知財判決 徒然日誌

論理構成がわかりやすく踏み込んだ判決が続く知財高裁の判決を中心に、感想などをつづった備忘録。

設計事項の扱い

2008-02-03 17:49:51 | Weblog
事件番号 平成18(行ケ)10478
事件名 審決取消請求事件
裁判年月日 平成20年01月30日
裁判所名 知的財産高等裁判所
権利種別 特許権
訴訟類型 行政訴訟
裁判長裁判官 田中信義

『・・・審決は,甲第1号証の各記載から,引用発明1として,課金を課金用識別情報の代わりにユーザー情報を用いて行う発明を認定したものと認められ,このとき,上記のとおり,ユーザー情報は,発券要求情報に含まれるから,引用発明1は,検索前にユーザー識別情報を送信するものである。

 また,審決は,「・・・」があることを認定したものであって,引用発明1に,「・・・」が存在し得ないことを前提とする原告の主張は,前提において誤りである。

 したがって,審決に,原告の主張する相違点の看過はない

 さらに付言すると,ユーザー識別情報を送信するステップがユーザーに一つのホテルを選択させるステップ」の前にあるか,後にあるかは設計事項であり,この点を相違点と解したとしても審決の結論を左右するものではない。
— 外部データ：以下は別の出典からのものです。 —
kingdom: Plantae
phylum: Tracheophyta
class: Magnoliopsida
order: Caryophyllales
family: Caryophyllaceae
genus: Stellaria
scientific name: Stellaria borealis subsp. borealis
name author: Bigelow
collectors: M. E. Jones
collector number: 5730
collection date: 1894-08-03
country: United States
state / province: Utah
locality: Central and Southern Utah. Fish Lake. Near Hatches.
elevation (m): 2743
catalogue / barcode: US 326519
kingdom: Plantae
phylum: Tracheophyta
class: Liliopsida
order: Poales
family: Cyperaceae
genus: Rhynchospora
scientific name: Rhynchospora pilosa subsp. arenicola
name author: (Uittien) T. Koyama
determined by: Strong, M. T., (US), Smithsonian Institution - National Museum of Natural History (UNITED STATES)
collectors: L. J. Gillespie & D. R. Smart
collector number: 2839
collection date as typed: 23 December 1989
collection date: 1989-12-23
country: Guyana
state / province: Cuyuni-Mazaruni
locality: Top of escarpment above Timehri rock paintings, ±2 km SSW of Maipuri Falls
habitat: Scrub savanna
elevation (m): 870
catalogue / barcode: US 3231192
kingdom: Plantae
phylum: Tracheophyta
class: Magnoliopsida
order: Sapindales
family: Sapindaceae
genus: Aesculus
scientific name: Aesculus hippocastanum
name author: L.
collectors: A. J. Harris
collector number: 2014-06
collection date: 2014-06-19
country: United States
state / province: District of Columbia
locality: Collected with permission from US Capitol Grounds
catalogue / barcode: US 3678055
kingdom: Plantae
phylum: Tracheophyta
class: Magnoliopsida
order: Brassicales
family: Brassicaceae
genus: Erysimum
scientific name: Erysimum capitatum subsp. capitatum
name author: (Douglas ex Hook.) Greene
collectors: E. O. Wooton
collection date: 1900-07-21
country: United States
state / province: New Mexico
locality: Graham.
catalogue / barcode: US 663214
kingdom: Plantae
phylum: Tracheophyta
』

(筆者メモ)
 相違点と引用文献1を適用と、ユーザ識別情報の送信のステップが、ホテル選択のステップの前にあるか、後ろにあるかの相違はあった。しかし、その相違は設計事項であり、結論を左右しないとした。

 設計事項とは、技術思想は同一で設計上の差にすぎないものをいうから、「結論を左右しない」は、設計上の差があったとしても、技術思想としては同一で実質的な相違点はないという意味に解釈できる。